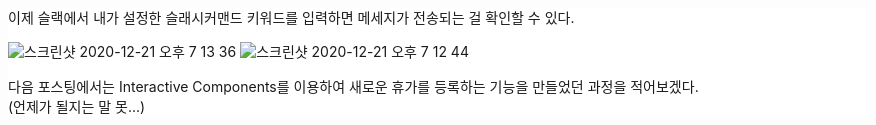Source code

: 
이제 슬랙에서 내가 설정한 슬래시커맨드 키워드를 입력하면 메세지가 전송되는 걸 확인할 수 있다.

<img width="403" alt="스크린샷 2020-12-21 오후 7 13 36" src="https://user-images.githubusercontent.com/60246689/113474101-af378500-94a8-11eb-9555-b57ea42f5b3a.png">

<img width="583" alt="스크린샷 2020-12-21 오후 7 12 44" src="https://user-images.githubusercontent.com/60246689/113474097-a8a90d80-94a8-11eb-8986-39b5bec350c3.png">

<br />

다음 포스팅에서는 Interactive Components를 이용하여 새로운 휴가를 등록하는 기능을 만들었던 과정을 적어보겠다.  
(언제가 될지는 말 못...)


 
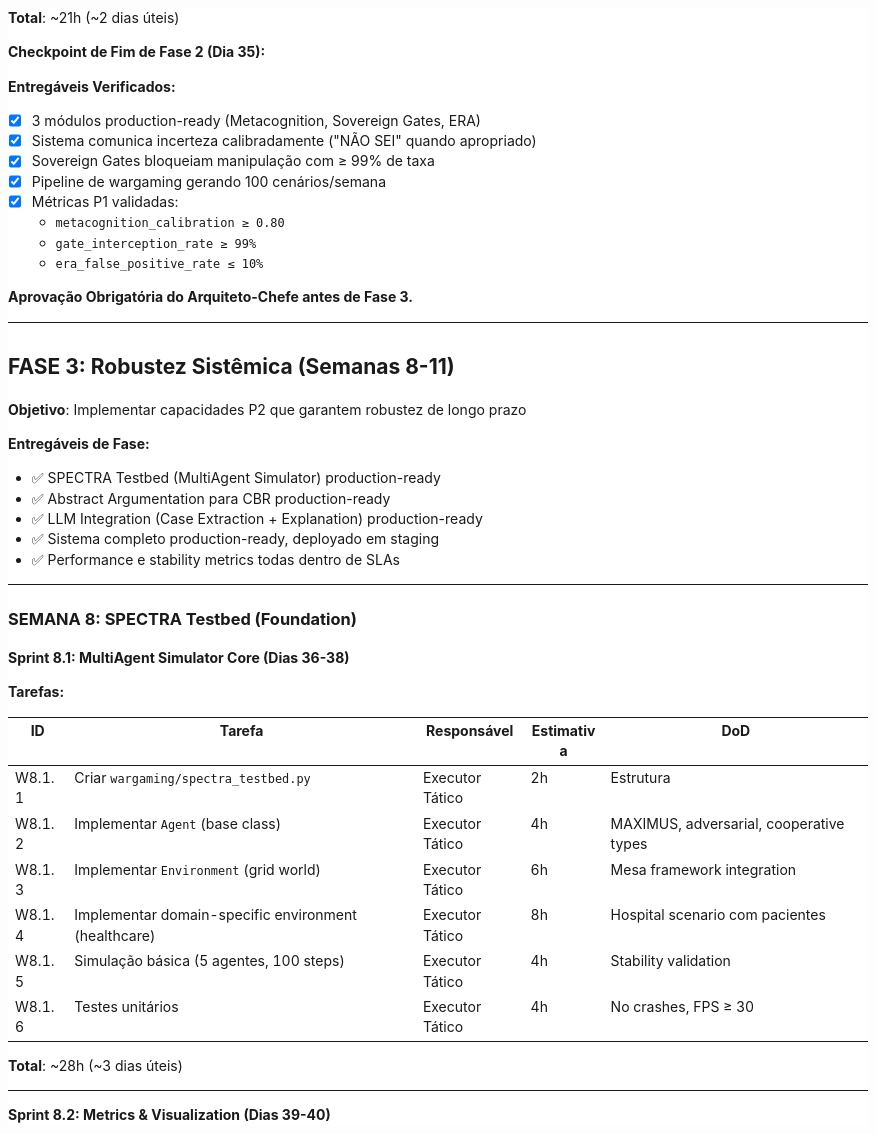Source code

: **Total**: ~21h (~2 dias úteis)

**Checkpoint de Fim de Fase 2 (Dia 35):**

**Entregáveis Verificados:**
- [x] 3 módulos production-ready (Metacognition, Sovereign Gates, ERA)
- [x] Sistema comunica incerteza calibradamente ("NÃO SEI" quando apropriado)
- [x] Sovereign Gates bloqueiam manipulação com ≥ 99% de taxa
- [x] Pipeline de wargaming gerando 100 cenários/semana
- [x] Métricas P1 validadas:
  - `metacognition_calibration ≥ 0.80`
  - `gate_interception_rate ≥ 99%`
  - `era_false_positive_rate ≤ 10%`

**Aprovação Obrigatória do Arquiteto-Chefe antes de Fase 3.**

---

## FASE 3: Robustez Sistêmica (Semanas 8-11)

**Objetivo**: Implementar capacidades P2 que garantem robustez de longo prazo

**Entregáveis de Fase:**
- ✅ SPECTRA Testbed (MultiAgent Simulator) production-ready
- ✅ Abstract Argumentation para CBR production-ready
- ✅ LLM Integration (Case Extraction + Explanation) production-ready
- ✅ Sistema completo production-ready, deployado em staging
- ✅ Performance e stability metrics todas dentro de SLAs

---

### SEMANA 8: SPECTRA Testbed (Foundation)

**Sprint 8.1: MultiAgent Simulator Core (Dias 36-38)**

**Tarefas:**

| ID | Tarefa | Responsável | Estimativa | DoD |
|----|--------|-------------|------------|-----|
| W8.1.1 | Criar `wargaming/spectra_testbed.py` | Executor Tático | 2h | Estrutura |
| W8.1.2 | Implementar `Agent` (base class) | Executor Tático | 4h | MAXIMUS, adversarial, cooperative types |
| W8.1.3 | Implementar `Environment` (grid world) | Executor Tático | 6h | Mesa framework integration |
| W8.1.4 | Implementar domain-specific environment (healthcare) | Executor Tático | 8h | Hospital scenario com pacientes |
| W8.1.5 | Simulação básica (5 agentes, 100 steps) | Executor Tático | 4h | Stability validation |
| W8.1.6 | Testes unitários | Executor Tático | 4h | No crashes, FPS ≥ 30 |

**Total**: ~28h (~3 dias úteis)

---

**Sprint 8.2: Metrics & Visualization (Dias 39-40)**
....................
▶ Instructions for the task: Start at the line in the material that has "2020-12-21 오후 7 13" and stop after the line that has "(~2 dias úteis)". Write those lines out again with "포스팅" changed to "글", keep everything else the same, and leave the pictures out.

▶ The answer:
<img width="403" alt="스크린샷 2020-12-21 오후 7 13 36" src="https://user-images.githubusercontent.com/60246689/113474101-af378500-94a8-11eb-9555-b57ea42f5b3a.png">

<img width="583" alt="스크린샷 2020-12-21 오후 7 12 44" src="https://user-images.githubusercontent.com/60246689/113474097-a8a90d80-94a8-11eb-8986-39b5bec350c3.png">

<br />

다음 글에서는 Interactive Components를 이용하여 새로운 휴가를 등록하는 기능을 만들었던 과정을 적어보겠다.  
(언제가 될지는 말 못...)


 
Source code

: **Total**: ~21h (~2 dias úteis)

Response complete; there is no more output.